Space shuttle Atlantis in historic final lift-off
Baku, July 9 (AZERTAC). The 135th and final space shuttle mission has lifted off from Cape Canaveral in Florida, according to BBC News.
Space shuttle Atlantis was launched into history at 1129 local time (1529 GMT; 1629 BST) on Friday.
The 12-day mission will ferry 3.5 tons of supplies to the International Space Station. Upon its return, the 30-year space shuttle program will come to a close, with Atlantis and the other two shuttles retired to museums.
For much of the week, a launch had been thought highly unlikely.
The weather on Thursday had thrown torrential rain at the orbiter, and forecasters had been talking grimly of similar conditions developing on Friday.
But the promised showers never materialized and controllers in the “firing room” gave the “go” for the ascent after a positive poll from their ground teams.

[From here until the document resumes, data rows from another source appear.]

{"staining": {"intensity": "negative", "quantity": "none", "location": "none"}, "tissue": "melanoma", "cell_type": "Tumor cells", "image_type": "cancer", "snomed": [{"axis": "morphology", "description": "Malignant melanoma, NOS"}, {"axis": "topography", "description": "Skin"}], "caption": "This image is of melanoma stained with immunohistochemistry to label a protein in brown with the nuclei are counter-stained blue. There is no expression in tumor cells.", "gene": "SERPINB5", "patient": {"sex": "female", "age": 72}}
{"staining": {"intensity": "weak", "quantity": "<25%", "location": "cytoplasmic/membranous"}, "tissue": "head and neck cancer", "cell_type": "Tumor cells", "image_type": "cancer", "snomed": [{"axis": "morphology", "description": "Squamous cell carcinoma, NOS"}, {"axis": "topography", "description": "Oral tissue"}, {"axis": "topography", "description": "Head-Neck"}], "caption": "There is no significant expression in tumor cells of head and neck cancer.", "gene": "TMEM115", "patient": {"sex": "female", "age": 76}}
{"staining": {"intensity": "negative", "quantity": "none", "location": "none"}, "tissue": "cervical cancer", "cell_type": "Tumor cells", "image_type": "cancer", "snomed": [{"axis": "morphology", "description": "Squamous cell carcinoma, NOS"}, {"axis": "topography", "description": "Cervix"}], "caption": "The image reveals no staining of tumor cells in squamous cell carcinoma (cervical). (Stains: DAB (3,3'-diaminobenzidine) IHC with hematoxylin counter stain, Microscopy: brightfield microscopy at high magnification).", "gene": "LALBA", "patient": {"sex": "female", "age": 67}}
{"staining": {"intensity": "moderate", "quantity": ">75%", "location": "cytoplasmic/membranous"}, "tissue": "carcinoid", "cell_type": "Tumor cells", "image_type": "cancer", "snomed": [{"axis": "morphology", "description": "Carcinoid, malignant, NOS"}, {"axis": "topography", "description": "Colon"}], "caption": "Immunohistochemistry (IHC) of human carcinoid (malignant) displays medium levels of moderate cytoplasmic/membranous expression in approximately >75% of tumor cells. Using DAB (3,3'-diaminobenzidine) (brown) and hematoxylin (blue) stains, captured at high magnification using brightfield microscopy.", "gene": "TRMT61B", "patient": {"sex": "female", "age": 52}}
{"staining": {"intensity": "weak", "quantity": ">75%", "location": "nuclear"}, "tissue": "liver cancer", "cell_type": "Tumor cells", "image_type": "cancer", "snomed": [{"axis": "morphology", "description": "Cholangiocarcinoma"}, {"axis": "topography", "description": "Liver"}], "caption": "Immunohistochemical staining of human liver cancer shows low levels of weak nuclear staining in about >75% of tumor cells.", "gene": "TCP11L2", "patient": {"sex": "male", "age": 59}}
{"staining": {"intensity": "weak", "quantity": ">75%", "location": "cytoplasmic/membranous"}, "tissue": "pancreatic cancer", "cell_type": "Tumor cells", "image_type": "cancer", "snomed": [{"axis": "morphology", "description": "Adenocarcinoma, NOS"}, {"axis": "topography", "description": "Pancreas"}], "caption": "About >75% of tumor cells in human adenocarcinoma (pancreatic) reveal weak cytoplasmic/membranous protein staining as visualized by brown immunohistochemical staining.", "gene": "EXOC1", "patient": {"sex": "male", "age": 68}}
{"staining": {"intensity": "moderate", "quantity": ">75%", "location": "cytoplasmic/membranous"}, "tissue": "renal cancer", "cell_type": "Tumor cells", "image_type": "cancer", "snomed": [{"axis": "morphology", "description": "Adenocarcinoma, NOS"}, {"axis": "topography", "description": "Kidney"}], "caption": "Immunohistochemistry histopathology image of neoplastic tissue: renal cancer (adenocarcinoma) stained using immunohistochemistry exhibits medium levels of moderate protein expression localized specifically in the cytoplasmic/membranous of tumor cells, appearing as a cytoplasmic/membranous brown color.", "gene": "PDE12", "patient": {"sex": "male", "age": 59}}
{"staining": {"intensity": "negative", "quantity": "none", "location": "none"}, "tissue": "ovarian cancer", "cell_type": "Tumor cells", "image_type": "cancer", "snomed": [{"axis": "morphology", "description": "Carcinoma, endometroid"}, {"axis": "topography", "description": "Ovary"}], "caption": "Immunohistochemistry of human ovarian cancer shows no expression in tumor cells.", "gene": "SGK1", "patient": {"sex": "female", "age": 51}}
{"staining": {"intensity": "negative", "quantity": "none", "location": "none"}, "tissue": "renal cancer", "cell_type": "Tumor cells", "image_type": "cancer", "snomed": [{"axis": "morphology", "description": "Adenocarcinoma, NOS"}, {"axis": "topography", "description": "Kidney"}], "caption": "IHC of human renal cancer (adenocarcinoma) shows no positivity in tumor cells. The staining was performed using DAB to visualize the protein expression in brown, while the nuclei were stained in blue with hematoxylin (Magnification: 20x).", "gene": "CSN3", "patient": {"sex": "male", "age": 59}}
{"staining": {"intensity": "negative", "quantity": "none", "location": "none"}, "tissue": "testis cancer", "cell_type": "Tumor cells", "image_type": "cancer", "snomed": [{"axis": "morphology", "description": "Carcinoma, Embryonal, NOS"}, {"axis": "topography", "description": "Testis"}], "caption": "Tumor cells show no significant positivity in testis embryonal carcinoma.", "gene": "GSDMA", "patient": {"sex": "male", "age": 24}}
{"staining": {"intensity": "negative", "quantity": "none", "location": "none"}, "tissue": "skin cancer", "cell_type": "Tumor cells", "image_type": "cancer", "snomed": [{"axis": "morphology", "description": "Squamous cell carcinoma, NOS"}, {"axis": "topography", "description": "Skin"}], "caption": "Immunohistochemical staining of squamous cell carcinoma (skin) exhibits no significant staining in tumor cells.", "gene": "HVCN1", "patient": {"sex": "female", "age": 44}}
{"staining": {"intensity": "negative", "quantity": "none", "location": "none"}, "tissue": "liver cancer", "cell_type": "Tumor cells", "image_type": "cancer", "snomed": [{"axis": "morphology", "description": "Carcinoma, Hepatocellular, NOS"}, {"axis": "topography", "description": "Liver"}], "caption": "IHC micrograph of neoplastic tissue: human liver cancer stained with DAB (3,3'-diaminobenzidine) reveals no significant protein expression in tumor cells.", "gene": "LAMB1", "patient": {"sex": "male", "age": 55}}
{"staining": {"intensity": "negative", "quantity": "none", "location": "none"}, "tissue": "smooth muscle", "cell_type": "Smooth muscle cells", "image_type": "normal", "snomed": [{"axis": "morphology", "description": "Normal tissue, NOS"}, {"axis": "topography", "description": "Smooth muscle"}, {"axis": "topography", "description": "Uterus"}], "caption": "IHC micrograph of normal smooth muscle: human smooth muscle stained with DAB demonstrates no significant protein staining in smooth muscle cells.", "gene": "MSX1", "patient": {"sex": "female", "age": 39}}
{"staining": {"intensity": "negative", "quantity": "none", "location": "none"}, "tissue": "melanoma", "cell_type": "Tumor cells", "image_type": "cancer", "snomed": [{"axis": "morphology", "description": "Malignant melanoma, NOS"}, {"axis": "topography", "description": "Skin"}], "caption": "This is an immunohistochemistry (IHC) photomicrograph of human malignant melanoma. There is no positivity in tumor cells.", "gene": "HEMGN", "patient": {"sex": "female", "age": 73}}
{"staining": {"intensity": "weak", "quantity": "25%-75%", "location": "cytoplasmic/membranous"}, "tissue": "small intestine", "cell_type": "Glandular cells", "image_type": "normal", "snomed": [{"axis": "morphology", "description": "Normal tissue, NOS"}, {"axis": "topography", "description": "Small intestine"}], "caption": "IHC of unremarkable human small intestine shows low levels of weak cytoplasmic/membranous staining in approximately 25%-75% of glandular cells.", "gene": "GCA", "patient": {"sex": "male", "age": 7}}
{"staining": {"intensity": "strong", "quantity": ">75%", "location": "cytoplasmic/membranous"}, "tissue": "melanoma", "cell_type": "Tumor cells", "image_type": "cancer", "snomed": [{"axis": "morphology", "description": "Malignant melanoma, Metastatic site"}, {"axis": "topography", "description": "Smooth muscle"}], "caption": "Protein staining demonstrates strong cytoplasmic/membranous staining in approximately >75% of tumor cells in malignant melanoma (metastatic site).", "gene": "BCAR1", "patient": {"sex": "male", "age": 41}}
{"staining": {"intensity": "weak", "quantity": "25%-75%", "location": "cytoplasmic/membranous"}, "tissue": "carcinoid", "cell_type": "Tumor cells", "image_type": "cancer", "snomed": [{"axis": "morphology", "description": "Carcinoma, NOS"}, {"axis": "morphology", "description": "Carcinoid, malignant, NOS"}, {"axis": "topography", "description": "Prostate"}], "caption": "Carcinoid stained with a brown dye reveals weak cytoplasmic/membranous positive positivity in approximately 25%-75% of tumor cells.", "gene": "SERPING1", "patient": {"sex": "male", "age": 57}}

Launch director Mike Leinbach told the Atlantis crew - Chris Ferguson, Doug Hurley, Sandy Magnus and Rex Walheim - to “have a little fun up there” with “a true American icon”.
Leinbach`s call prompted a huge cheer from the thousands of guests inside the Kennedy Space Center and a rush to grab the best viewing positions.
Many lined the tops of buildings around KSC; others went down by the famous countdown clock on the lawn in front of the press complex.
For a few moments, it seemed there might be a cruel disappointment when the count was suddenly stopped at 31 seconds to check equipment on the launch pad would not obstruct a clean get away by the orbiter. But once a safe situation was established, the count picked up again and Atlantis soon raced skyward.
The spectators inside KSC, and the hundreds of thousands more people outside the centre, did not see the orbiter`s climb for long.
Within a minute she had disappeared through a bank of cloud for the chase out over the Atlantic and a rendezvous with the International Space Station (ISS) on Sunday.
The ship and her crew will spend seven days docked at the orbiting platform.